start Input material

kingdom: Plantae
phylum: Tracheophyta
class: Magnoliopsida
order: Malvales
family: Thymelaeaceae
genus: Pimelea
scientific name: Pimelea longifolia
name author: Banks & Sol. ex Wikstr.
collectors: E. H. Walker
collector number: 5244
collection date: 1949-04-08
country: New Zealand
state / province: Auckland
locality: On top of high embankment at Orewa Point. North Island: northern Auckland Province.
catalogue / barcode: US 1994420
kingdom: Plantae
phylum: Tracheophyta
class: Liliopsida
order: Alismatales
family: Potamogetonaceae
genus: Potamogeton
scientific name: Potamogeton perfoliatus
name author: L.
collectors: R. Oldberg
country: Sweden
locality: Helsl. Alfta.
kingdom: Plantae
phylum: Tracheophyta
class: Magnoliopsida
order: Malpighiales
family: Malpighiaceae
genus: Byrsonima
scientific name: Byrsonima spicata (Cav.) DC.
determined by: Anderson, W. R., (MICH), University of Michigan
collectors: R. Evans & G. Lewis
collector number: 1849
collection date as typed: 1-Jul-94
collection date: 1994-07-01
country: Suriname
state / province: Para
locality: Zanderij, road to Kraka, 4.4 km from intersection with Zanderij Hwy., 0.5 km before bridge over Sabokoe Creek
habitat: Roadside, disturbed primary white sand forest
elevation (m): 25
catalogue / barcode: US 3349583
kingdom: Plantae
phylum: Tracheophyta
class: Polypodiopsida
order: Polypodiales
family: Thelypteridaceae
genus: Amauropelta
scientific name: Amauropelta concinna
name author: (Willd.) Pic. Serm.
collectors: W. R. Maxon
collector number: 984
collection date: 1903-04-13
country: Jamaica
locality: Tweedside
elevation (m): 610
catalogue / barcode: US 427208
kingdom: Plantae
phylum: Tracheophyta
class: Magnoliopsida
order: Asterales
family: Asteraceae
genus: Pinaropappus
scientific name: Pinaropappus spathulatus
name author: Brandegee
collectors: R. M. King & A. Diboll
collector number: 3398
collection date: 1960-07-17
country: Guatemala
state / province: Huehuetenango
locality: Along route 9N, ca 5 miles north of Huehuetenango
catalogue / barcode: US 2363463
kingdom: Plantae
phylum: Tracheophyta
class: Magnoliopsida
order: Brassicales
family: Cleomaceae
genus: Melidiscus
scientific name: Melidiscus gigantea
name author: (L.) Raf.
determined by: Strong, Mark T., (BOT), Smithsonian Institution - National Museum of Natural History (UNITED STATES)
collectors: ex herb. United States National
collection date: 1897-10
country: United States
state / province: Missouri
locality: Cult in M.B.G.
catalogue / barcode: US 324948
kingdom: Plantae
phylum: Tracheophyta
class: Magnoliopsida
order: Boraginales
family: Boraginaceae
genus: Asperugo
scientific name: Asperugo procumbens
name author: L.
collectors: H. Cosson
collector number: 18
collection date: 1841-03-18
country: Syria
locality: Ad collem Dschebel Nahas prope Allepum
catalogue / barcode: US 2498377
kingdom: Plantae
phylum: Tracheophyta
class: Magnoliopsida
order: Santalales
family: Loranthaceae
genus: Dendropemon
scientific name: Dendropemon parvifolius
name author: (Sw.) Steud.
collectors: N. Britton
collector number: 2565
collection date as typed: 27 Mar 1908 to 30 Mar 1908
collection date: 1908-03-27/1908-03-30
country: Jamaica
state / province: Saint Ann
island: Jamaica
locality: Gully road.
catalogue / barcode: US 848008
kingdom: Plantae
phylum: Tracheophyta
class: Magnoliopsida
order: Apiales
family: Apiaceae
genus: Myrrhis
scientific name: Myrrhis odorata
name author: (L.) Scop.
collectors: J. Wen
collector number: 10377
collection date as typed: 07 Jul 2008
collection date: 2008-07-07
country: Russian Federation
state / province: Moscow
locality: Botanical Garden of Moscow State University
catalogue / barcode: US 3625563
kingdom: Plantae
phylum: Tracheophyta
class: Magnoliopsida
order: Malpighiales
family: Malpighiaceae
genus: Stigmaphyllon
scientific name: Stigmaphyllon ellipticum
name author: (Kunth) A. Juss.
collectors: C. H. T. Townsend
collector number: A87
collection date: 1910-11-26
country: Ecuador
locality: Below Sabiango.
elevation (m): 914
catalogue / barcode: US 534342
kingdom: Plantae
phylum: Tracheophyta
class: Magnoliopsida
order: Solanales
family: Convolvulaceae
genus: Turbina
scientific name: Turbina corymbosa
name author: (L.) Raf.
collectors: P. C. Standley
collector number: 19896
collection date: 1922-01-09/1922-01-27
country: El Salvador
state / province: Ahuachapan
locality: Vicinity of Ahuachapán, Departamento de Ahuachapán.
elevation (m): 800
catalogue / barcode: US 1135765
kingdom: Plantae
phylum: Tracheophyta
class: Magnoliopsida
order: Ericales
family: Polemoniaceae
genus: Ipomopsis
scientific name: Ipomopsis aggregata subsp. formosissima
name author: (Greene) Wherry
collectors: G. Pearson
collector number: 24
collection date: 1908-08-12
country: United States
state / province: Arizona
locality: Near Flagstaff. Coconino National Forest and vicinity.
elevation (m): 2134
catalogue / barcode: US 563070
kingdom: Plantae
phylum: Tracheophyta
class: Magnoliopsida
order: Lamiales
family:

end Input material

** What you need to do **
Copy every row above word for word, with no changes.

** Solution to this problem **
kingdom: Plantae
phylum: Tracheophyta
class: Magnoliopsida
order: Malvales
family: Thymelaeaceae
genus: Pimelea
scientific name: Pimelea longifolia
name author: Banks & Sol. ex Wikstr.
collectors: E. H. Walker
collector number: 5244
collection date: 1949-04-08
country: New Zealand
state / province: Auckland
locality: On top of high embankment at Orewa Point. North Island: northern Auckland Province.
catalogue / barcode: US 1994420
kingdom: Plantae
phylum: Tracheophyta
class: Liliopsida
order: Alismatales
family: Potamogetonaceae
genus: Potamogeton
scientific name: Potamogeton perfoliatus
name author: L.
collectors: R. Oldberg
country: Sweden
locality: Helsl. Alfta.
kingdom: Plantae
phylum: Tracheophyta
class: Magnoliopsida
order: Malpighiales
family: Malpighiaceae
genus: Byrsonima
scientific name: Byrsonima spicata (Cav.) DC.
determined by: Anderson, W. R., (MICH), University of Michigan
collectors: R. Evans & G. Lewis
collector number: 1849
collection date as typed: 1-Jul-94
collection date: 1994-07-01
country: Suriname
state / province: Para
locality: Zanderij, road to Kraka, 4.4 km from intersection with Zanderij Hwy., 0.5 km before bridge over Sabokoe Creek
habitat: Roadside, disturbed primary white sand forest
elevation (m): 25
catalogue / barcode: US 3349583
kingdom: Plantae
phylum: Tracheophyta
class: Polypodiopsida
order: Polypodiales
family: Thelypteridaceae
genus: Amauropelta
scientific name: Amauropelta concinna
name author: (Willd.) Pic. Serm.
collectors: W. R. Maxon
collector number: 984
collection date: 1903-04-13
country: Jamaica
locality: Tweedside
elevation (m): 610
catalogue / barcode: US 427208
kingdom: Plantae
phylum: Tracheophyta
class: Magnoliopsida
order: Asterales
family: Asteraceae
genus: Pinaropappus
scientific name: Pinaropappus spathulatus
name author: Brandegee
collectors: R. M. King & A. Diboll
collector number: 3398
collection date: 1960-07-17
country: Guatemala
state / province: Huehuetenango
locality: Along route 9N, ca 5 miles north of Huehuetenango
catalogue / barcode: US 2363463
kingdom: Plantae
phylum: Tracheophyta
class: Magnoliopsida
order: Brassicales
family: Cleomaceae
genus: Melidiscus
scientific name: Melidiscus gigantea
name author: (L.) Raf.
determined by: Strong, Mark T., (BOT), Smithsonian Institution - National Museum of Natural History (UNITED STATES)
collectors: ex herb. United States National
collection date: 1897-10
country: United States
state / province: Missouri
locality: Cult in M.B.G.
catalogue / barcode: US 324948
kingdom: Plantae
phylum: Tracheophyta
class: Magnoliopsida
order: Boraginales
family: Boraginaceae
genus: Asperugo
scientific name: Asperugo procumbens
name author: L.
collectors: H. Cosson
collector number: 18
collection date: 1841-03-18
country: Syria
locality: Ad collem Dschebel Nahas prope Allepum
catalogue / barcode: US 2498377
kingdom: Plantae
phylum: Tracheophyta
class: Magnoliopsida
order: Santalales
family: Loranthaceae
genus: Dendropemon
scientific name: Dendropemon parvifolius
name author: (Sw.) Steud.
collectors: N. Britton
collector number: 2565
collection date as typed: 27 Mar 1908 to 30 Mar 1908
collection date: 1908-03-27/1908-03-30
country: Jamaica
state / province: Saint Ann
island: Jamaica
locality: Gully road.
catalogue / barcode: US 848008
kingdom: Plantae
phylum: Tracheophyta
class: Magnoliopsida
order: Apiales
family: Apiaceae
genus: Myrrhis
scientific name: Myrrhis odorata
name author: (L.) Scop.
collectors: J. Wen
collector number: 10377
collection date as typed: 07 Jul 2008
collection date: 2008-07-07
country: Russian Federation
state / province: Moscow
locality: Botanical Garden of Moscow State University
catalogue / barcode: US 3625563
kingdom: Plantae
phylum: Tracheophyta
class: Magnoliopsida
order: Malpighiales
family: Malpighiaceae
genus: Stigmaphyllon
scientific name: Stigmaphyllon ellipticum
name author: (Kunth) A. Juss.
collectors: C. H. T. Townsend
collector number: A87
collection date: 1910-11-26
country: Ecuador
locality: Below Sabiango.
elevation (m): 914
catalogue / barcode: US 534342
kingdom: Plantae
phylum: Tracheophyta
class: Magnoliopsida
order: Solanales
family: Convolvulaceae
genus: Turbina
scientific name: Turbina corymbosa
name author: (L.) Raf.
collectors: P. C. Standley
collector number: 19896
collection date: 1922-01-09/1922-01-27
country: El Salvador
state / province: Ahuachapan
locality: Vicinity of Ahuachapán, Departamento de Ahuachapán.
elevation (m): 800
catalogue / barcode: US 1135765
kingdom: Plantae
phylum: Tracheophyta
class: Magnoliopsida
order: Ericales
family: Polemoniaceae
genus: Ipomopsis
scientific name: Ipomopsis aggregata subsp. formosissima
name author: (Greene) Wherry
collectors: G. Pearson
collector number: 24
collection date: 1908-08-12
country: United States
state / province: Arizona
locality: Near Flagstaff. Coconino National Forest and vicinity.
elevation (m): 2134
catalogue / barcode: US 563070
kingdom: Plantae
phylum: Tracheophyta
class: Magnoliopsida
order: Lamiales
family:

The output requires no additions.